What were the cyborgs doing in Neptune? Had they attacked the Saturn System as some reports indicated? The cyborgs had attacked the Jovian System, but failed to take it. That was interesting for several reasons.

The cyborgs…there were altered people on Earth—proto-cyborgs. The proto-cyborgs had similar brainwave patterns as found in the SU Battlefleet after the Highborn retreated. Who had altered these people on Earth? The evidence pointed to PHC. The evidence was also mounting that cyborgs were here, and they were always dangerous to human life.

After wiping sweat from his face, Hawthorne fanned himself. He’d struck at Political Harmony Corps and found it to be like the hydra that Hercules of the Greek myths had battled. Each time Hercules had cut off a hydra head, another two had grown in its place. If he couldn’t kill PHC, he had to call a truce with them. Which was the better decision?

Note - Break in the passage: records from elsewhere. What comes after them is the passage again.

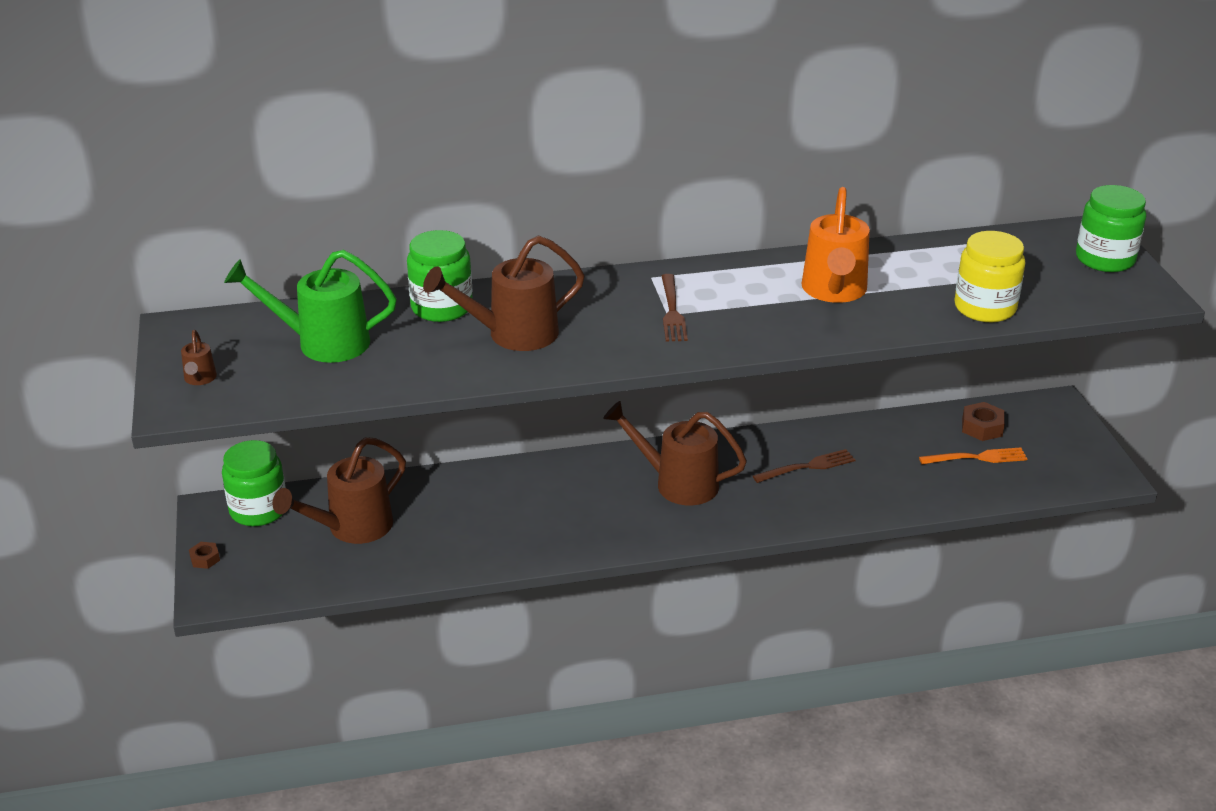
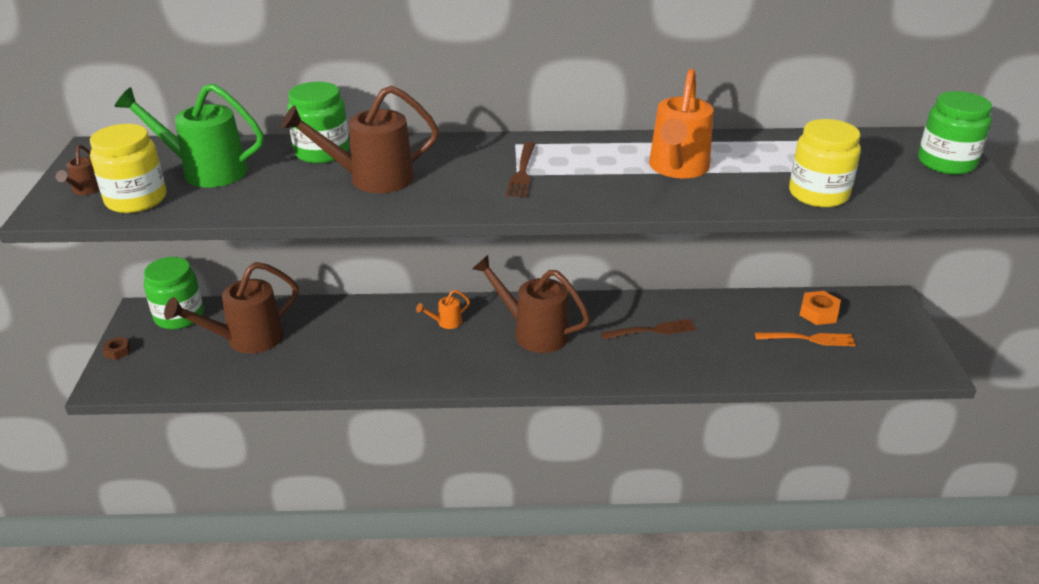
camera: 10 degrees right, 0 degrees up
brown nut [962,402,1005,441] -> orange nut [800,291,841,325]
none -> yellow jar [90,124,166,213]
none -> orange watering can [416,290,470,329]

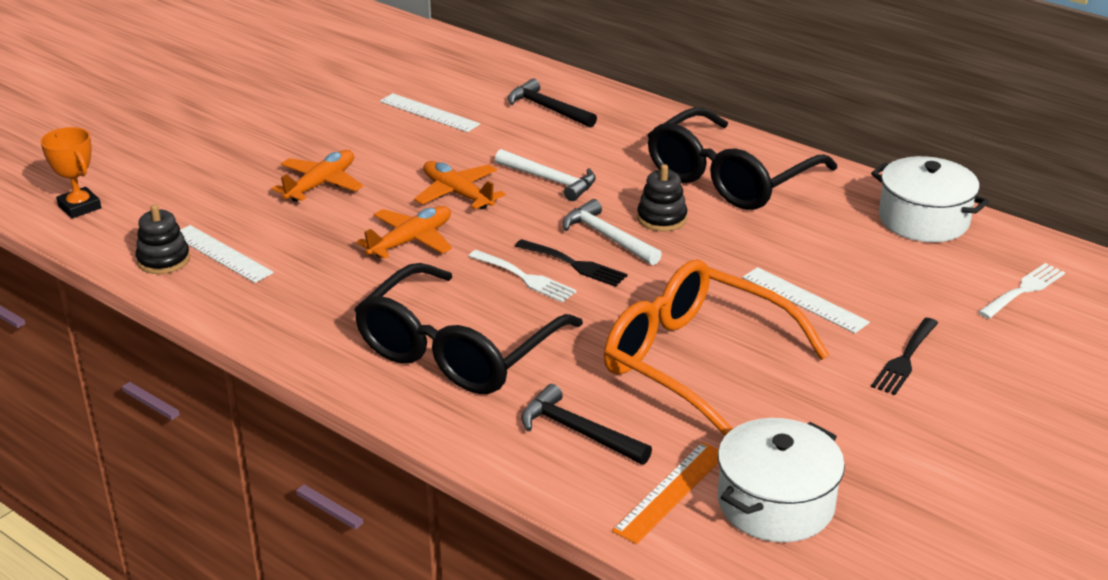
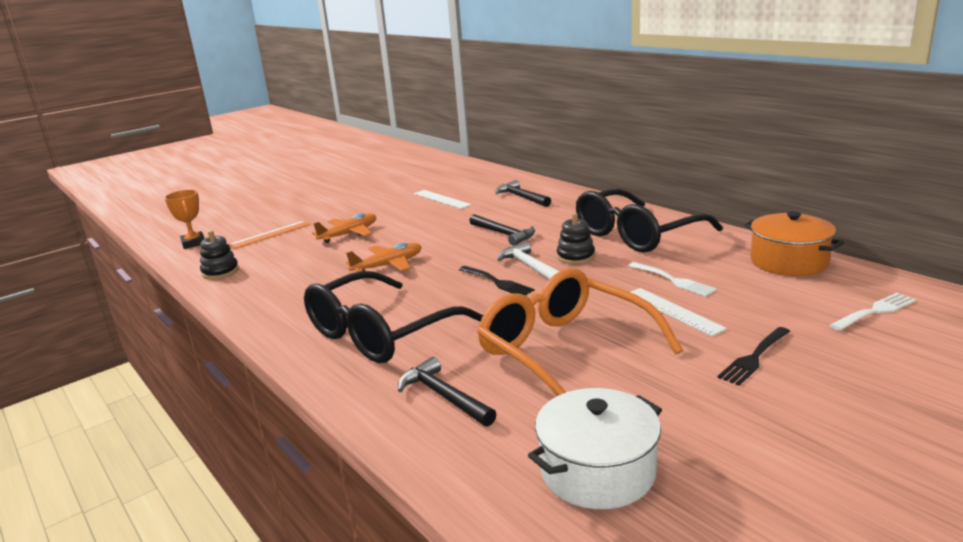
camera: 15 degrees right, 10 degrees down
white ruler [180,225,274,283] -> none
orange plane [414,161,505,209] -> none
white fork [469,250,576,303] -> white fork moved to [628,262,717,297]
white hammer [495,149,596,201] -> black hammer [470,214,535,246]
orange ruler [612,442,719,544] -> orange ruler moved to [228,221,311,249]
white pot [871,156,989,242] -> orange pot [744,211,844,276]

“I need to call a meeting,” Hawthorne said.

“The Directors are clamoring for one.”

“I’ll talk with Danzig and Juba-Ryder, but none of the others.”

“The others will take that as a slight, sir.”

“Didn’t I tell you not to repeat my own words to me?”

“You did, sir. You also told me to always tell you the truth—that you trusted truth-tellers more than you did yes-men.”

“I wouldn’t mind a few yes-men now and again,” Hawthorne said.

“You would hate them, sir, and they would weaken your position.”

“Danzig and Juba-Ryder, call the two old Directors. I want Specialist Cone there, Crowfoot—” Hawthorne asked, “What’s the situation on Director Danzig?”

“Extremely comprising,” said Mune.

Hawthorne shook his head. “I’m getting slow and forgetful. Hmm. I’ll give you the rest of the names in an hour, and then I’ll see them tomorrow. Today….” Hawthorne stared up at a sunlamp. He needed ideas, but he was fresh out of them. Maybe the meeting tomorrow would jog something in him, but he doubted it. He dreaded the possibility that all initiative had left Social Unity for good. He dreaded the nearly certain truth that all he could look forward too was the relentless grind of defeat as he bitterly hung on for as long as he could.